UPDATE: I have no doubt that Gen. Petraeus is the U.S. Army's leading counter-insurgency expert. Unfortunately, although no one seems comfortable pointing this out, the counter-insurgency phase of this war in Iraq all but ended roughly a year ago. We are now in a situation where a "stopping state-sponsored genocide" expert, with on-the-ground experience in Rwanda, Bosnia, or western Sudan, would be really helpful. (See also Zakaria.)

Posted by BruceR at 02:26 PM

January 11, 2007

Hizbullah at War

Diana M. pointed me at this well-written piece by ex-Army Ranger officer Andrew Exum. It was worth the read.

Posted by BruceR at 10:32 AM

January 08, 2007

Saddam: he did die well

I think Gary Brecher gets the story about right on the Saddam death. Actually, so did Shakespeare (talking about Macbeth's executed enemy, the Thane of Cawdor):

..."nothing in his life
Became him like the leaving it; he died
As one that had been studied in his death
To throw away the dearest thing he owed,
As 'twere a careless trifle."

Mark Steyn asks, "How come we have a political culture that can produce a content-free party convention down to the nano-second but gives not a thought to hinge moments of history?"

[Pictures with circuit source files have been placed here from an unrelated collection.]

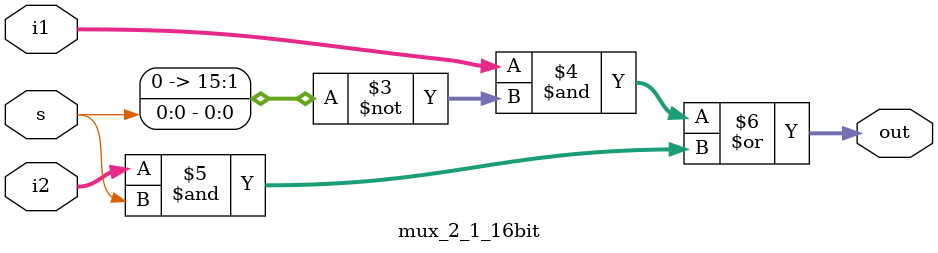
<source format=v>
`timescale 1ns / 1ps


module mux_2_1_16bit(
input [15:0] i1, input [15:0] i2, input s, output reg [15:0] out
    );
    initial begin
out = (i1&~s)| (i2&s);
end
endmodule

</source>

One presumes only because they're completely ignorant of that history. They've done this before, you know, and much more successfully.

Posted by BruceR at 02:18 PM

Jurassic dreams

In case you were ever wondering at what age you will finally stop having those vivid, can't-sleep-clown-will-eat-me nightmares about being chased and devoured by dinosaurs, um, 37 isn't it.

I'd like to once again thank Steven Spielberg, et al for providing us all with the fully realized spectre of velociraptor attacks to re-haunt our mental mazes, and thereby bringing the dinosaur-nightmare meme back out of the realm of the faintly ridiculous.

Posted by BruceR at 01:36 PM

Afghan must-reads, part 2

Yet another in a growing series of commentaries that actually get Afghanistan.

(It's fair to say that this week's promised Presidential speech about dribbling more U.S. troops into Iraq, with its commitment of every swinging d__k left to yet another pointless Baghdad stabilization attempt, portends to be almost exactly the opposite thing required, at least as far as Kabul is concerned.)

Posted by BruceR at 01:30 PM

January 02, 2007

Cordesman: another Afghan must-read

This is a very succinct summary of the problems facing the NATO Afghan mission in 2007.